Most of us dream of the day we can stop working and start ticking off our bucket list. Whether you dream of cruising Alaska, watching the sun rise over Uluru, improving your golf handicap or spending time with the grandkids, superannuation is likely to be a major source of your retirement income.
The more money you squirrel away in super during your working years the rosier your retirement options will be.
The question is, how much is enough?
Estimating your needs
Financial commentators often suggest you will need around two thirds (67 per cent) of your pre-retirement salary to enjoy a similar standard of living in retirement. (Moneysmart, Last updates 27 Aug 2018)
Lower income households may need more because they typically spend more of their income on necessities before and after retirement.
The latest ASFA Retirement Standard estimates that a couple retiring today needs a retirement super balance of $640,000 to provide a comfortable standard of living. This would provide annual income of $60,977. (ASFA Retirement Standard, 1 December 2018)
Singles need a lump sum of $545,000 to provide acomfortable income of $43,317 a year. These figures assume people own their home and include any entitlements to a full or part Age Pension.
How do I compare?
According to the latest figures, the mean super balance for all workers is $111,853 for men and $68,499 for women. The mean balance at retirement (age 60-64) shows most people retiring today fall well short of the amount needed for a ‘comfortable’ retirement. (Superannuation Statistics, March 2019, ASFA)
The gap between men and women persists at all ages. By the time women reach their 60s they have 42 per cent less super than men on average and are more likely than younger women to have no super at all.
How can I boost my super?
If your super is not tracking as well as you would like, there are ways to give it a kick along. When your budget allows, or you receive a windfall, consider putting a little extra in super. Even better, set up a direct debit or salary sacrifice arrangement.
You may be able to make a tax-deductible contribution up to the $25,000 annual concessional cap but be aware that this cap includes employer contributions and salary sacrifice.

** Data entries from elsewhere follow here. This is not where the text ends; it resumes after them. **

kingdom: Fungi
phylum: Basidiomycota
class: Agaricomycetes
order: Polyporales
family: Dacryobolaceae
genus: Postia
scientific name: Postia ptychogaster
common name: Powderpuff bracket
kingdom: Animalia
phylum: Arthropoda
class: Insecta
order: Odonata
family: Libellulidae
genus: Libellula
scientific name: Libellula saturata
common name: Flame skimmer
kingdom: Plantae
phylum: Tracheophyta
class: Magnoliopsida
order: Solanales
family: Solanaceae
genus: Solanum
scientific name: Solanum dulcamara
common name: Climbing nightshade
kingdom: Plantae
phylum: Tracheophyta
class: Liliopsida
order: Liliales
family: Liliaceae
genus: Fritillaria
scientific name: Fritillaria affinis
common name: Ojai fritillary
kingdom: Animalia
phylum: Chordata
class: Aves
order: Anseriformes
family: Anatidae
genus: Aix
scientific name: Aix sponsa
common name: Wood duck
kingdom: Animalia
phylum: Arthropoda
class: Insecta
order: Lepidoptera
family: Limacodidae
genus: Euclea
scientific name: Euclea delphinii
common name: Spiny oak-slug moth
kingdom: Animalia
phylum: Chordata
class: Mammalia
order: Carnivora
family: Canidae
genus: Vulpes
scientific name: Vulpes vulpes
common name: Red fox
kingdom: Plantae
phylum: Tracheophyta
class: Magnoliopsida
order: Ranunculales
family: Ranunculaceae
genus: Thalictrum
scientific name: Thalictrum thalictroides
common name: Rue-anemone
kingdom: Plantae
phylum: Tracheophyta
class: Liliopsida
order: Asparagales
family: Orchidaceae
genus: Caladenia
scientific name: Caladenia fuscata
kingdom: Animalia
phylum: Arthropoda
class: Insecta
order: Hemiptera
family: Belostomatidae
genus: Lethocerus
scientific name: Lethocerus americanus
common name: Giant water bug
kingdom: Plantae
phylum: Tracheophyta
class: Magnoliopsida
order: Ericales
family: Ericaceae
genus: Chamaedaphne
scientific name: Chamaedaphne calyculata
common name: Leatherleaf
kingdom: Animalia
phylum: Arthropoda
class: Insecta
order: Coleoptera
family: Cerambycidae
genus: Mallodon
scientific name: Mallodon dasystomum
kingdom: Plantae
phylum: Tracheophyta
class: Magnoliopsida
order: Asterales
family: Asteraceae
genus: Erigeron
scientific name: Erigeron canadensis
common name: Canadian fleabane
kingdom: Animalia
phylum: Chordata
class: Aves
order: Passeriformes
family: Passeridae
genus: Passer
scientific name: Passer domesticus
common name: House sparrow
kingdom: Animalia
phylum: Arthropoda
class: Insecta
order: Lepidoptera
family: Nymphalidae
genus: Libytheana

You may also be able to contribute up to $100,000 a year after tax, or $300,000 in any three-year period. You can’t claim it as a tax deduction, but earnings will be taxed at the maximum super rate of 15 per cent rather than your marginal rate and you can withdraw the money tax-free from age 60. Your age and the amount you have in super can restrict the amount of contribution caps.
If you earn less than $37,000, your other half can contribute to your super and claim a tax offset of up to $540. The offset phases out once you earn $40,000 or more.
If you are a mid to low income earner and make an after-tax contribution to your super account, the government will chip in up to $500. To receive the maximum, you need to earn less than $37,697 and contribute at least $1,000 during the financial year.
The government co-contribution reduces the more you earn and phases out once you earn $52,697.
Speak with your employer about directing some of your pre-tax salary into super. ‘Salary sacrifice’ contributions are taxed at a maximum of 15 per cent (30 per cent if you earn over $250,000).
But stay within your concessional contributions cap of $25,000 a year, which includes employer contributions.
To work out the difference extra contributions could make to your retirement nest egg, try out the MoneySmart retirement planner calculator.